§ RECORD EXCERPTS:
::::

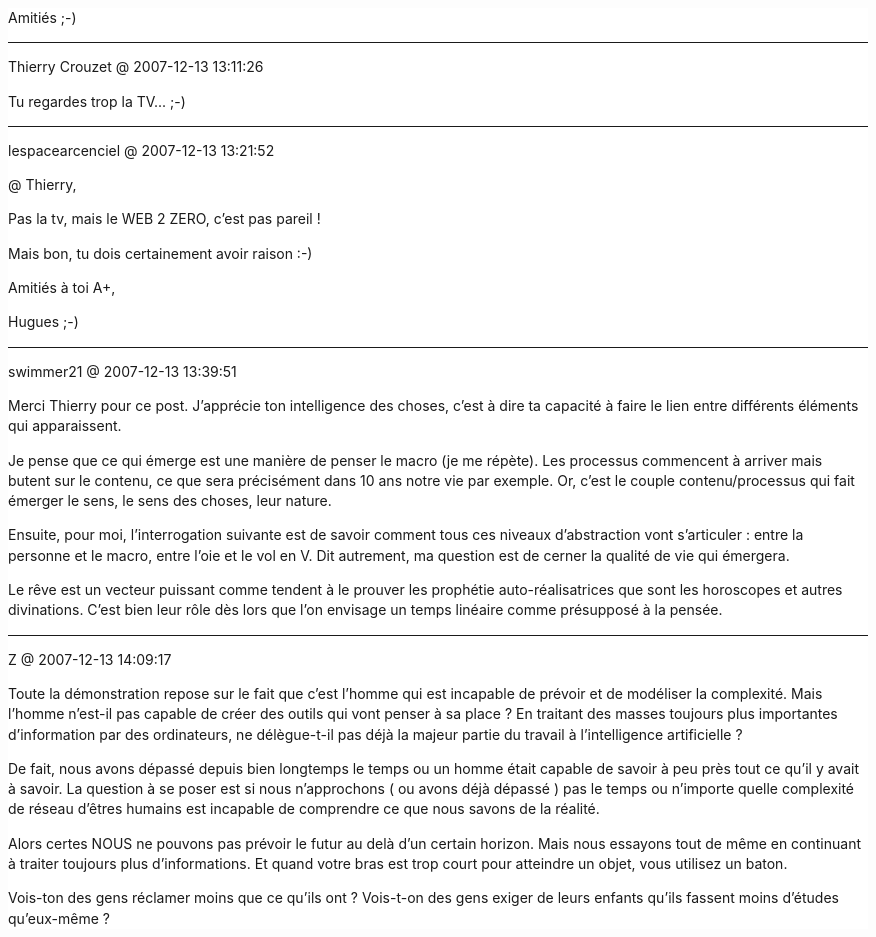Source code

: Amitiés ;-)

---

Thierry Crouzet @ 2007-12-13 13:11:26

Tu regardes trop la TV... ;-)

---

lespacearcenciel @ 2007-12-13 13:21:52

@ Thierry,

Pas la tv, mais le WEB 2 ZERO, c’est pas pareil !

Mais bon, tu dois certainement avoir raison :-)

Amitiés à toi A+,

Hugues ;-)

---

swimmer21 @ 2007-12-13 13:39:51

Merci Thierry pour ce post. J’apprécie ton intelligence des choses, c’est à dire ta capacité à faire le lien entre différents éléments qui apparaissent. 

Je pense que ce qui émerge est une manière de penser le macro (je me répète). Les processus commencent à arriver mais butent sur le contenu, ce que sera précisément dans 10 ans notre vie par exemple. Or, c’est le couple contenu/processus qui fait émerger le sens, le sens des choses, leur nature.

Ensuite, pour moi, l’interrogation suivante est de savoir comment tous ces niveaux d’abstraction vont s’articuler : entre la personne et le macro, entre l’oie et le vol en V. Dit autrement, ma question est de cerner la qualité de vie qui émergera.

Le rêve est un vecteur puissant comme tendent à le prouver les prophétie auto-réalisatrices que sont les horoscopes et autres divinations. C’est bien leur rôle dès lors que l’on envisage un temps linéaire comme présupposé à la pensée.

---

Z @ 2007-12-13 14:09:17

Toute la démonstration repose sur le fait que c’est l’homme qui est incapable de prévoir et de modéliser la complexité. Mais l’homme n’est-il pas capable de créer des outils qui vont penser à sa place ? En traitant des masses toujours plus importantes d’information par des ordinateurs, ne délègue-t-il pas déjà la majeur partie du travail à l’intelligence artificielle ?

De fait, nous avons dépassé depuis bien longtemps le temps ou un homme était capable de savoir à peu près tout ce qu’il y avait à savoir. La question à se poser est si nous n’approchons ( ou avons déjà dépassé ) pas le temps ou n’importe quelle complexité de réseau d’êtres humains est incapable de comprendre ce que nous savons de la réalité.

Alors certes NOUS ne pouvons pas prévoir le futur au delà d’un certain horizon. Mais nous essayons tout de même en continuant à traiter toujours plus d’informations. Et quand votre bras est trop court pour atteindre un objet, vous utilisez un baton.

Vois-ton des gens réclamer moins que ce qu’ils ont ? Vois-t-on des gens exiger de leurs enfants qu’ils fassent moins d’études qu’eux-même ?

::::

§ PROBLEM TO WORK ON:
Copy the listing above word for word, leaving out the picture.

§ RESPONSE BELOW:
Source code

: Amitiés ;-)

---

Thierry Crouzet @ 2007-12-13 13:11:26

Tu regardes trop la TV... ;-)

---

lespacearcenciel @ 2007-12-13 13:21:52

@ Thierry,

Pas la tv, mais le WEB 2 ZERO, c’est pas pareil !

Mais bon, tu dois certainement avoir raison :-)

Amitiés à toi A+,

Hugues ;-)

---

swimmer21 @ 2007-12-13 13:39:51

Merci Thierry pour ce post. J’apprécie ton intelligence des choses, c’est à dire ta capacité à faire le lien entre différents éléments qui apparaissent. 

Je pense que ce qui émerge est une manière de penser le macro (je me répète). Les processus commencent à arriver mais butent sur le contenu, ce que sera précisément dans 10 ans notre vie par exemple. Or, c’est le couple contenu/processus qui fait émerger le sens, le sens des choses, leur nature.

Ensuite, pour moi, l’interrogation suivante est de savoir comment tous ces niveaux d’abstraction vont s’articuler : entre la personne et le macro, entre l’oie et le vol en V. Dit autrement, ma question est de cerner la qualité de vie qui émergera.

Le rêve est un vecteur puissant comme tendent à le prouver les prophétie auto-réalisatrices que sont les horoscopes et autres divinations. C’est bien leur rôle dès lors que l’on envisage un temps linéaire comme présupposé à la pensée.

---

Z @ 2007-12-13 14:09:17

Toute la démonstration repose sur le fait que c’est l’homme qui est incapable de prévoir et de modéliser la complexité. Mais l’homme n’est-il pas capable de créer des outils qui vont penser à sa place ? En traitant des masses toujours plus importantes d’information par des ordinateurs, ne délègue-t-il pas déjà la majeur partie du travail à l’intelligence artificielle ?

De fait, nous avons dépassé depuis bien longtemps le temps ou un homme était capable de savoir à peu près tout ce qu’il y avait à savoir. La question à se poser est si nous n’approchons ( ou avons déjà dépassé ) pas le temps ou n’importe quelle complexité de réseau d’êtres humains est incapable de comprendre ce que nous savons de la réalité.

Alors certes NOUS ne pouvons pas prévoir le futur au delà d’un certain horizon. Mais nous essayons tout de même en continuant à traiter toujours plus d’informations. Et quand votre bras est trop court pour atteindre un objet, vous utilisez un baton.

Vois-ton des gens réclamer moins que ce qu’ils ont ? Vois-t-on des gens exiger de leurs enfants qu’ils fassent moins d’études qu’eux-même ?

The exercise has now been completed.